"""Walsh-Hadamard transform helpers.

We use:
  - hadamard_matrix(n)            for arbitrary power-of-2 n
  - block_hadamard_inplace()      to apply n×n WHT to fixed-size blocks of
                                  a longer vector / row of a matrix
"""
from __future__ import annotations

import math

import numpy as np
import torch


def hadamard_matrix(n: int, dtype=torch.float32) -> torch.Tensor:
    """Return the n×n NORMALIZED Walsh-Hadamard matrix.

    H is its own inverse (H H = I) so quantization rotations cancel under
    H @ Wᵀ ··· W @ Hᵀ ≡ identity. n must be a power of 2.
    """
    if n <= 0 or (n & (n - 1)) != 0:
        raise ValueError(f"n must be a positive power of 2, got {n}")
    H = torch.tensor([[1.0]], dtype=dtype)
    while H.shape[0] < n:
        H = torch.cat(
            [torch.cat([H, H], dim=1), torch.cat([H, -H], dim=1)],
            dim=0,
        )
    return H / math.sqrt(n)


def block_hadamard_inplace(W: torch.Tensor, axis: int = -1, block: int = 128) -> None:
    """Apply n×n Hadamard to every contiguous `block`-sized slice along `axis`.

    Used when the full dim isn't a power of 2 (e.g. ffn_dim=11008).

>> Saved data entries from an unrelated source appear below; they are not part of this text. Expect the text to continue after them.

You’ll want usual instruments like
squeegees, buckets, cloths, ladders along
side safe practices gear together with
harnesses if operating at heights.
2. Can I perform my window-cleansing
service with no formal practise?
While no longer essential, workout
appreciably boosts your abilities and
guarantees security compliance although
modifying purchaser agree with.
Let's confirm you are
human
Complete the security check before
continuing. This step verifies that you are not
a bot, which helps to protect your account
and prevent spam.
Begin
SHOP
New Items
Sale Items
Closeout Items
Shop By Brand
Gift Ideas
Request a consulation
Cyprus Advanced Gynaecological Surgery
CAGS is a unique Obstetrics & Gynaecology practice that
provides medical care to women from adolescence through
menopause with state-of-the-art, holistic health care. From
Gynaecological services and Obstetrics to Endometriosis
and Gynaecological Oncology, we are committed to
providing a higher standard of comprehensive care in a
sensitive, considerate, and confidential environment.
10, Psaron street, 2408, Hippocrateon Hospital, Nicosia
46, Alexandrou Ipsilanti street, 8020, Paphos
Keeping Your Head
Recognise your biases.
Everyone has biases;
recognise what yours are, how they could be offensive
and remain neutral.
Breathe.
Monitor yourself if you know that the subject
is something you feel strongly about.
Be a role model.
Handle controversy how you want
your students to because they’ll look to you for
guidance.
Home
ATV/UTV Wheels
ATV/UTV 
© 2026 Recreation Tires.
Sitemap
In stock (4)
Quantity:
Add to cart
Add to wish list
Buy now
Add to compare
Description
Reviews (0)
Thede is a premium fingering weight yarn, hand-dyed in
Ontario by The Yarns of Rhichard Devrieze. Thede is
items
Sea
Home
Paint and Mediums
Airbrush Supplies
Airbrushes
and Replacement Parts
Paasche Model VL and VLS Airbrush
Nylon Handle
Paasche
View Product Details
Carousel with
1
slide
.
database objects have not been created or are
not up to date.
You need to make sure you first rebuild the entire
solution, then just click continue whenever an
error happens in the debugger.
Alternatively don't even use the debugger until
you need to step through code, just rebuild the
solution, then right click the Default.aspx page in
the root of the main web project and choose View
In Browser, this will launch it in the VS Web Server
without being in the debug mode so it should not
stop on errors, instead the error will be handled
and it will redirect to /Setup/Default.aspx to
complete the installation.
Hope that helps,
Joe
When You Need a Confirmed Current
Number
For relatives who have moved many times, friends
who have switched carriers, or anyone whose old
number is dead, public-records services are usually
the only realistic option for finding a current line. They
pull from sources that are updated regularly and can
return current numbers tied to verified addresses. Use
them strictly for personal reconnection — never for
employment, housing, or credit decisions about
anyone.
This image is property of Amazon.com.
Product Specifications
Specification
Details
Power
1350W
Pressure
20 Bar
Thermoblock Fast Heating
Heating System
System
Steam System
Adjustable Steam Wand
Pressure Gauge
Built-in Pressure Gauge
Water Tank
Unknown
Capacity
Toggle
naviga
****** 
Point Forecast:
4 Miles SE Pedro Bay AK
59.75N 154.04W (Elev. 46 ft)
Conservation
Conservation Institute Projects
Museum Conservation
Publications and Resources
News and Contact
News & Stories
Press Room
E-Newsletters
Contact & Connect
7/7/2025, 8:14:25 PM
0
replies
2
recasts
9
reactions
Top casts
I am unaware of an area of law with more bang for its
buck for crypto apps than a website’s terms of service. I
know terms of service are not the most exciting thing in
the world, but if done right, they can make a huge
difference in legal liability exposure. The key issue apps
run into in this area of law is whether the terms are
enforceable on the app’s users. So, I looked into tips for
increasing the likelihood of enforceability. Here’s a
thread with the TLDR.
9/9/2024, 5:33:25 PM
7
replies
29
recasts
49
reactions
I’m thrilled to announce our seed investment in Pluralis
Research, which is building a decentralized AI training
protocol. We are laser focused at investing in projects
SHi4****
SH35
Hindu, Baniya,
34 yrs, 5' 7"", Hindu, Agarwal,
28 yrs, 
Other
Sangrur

Block
    size 128 fits comfortably in L1 and is a power of 2.
    """
    n = W.shape[axis]
    if n % block != 0:
        raise ValueError(f"axis dim {n} not divisible by block {block}")
    H = hadamard_matrix(block, dtype=W.dtype).to(W.device)
    # Reshape axis -> (n//block, block), apply H on the last dim, reshape back.
    moved = W.transpose(axis, -1)            # bring axis to last
    shape = moved.shape
    g = shape[-1] // block
    moved = moved.reshape(*shape[:-1], g, block)
    moved = moved @ H                        # last-axis matmul; H is symmetric
    moved = moved.reshape(*shape)
    out = moved.transpose(axis, -1)
    W.copy_(out)


def is_orthogonal(H: torch.Tensor, tol: float = 1e-5) -> bool:
    """Self-check: H @ Hᵀ ≈ I."""
    n = H.shape[0]
    err = (H @ H.t() - torch.eye(n, dtype=H.dtype)).abs().max().item()
    return err < tol


# numpy convenience for tooling that doesn't want a torch dep
def hadamard_matrix_np(n: int) -> np.ndarray:
    return hadamard_matrix(n, dtype=torch.float64).numpy()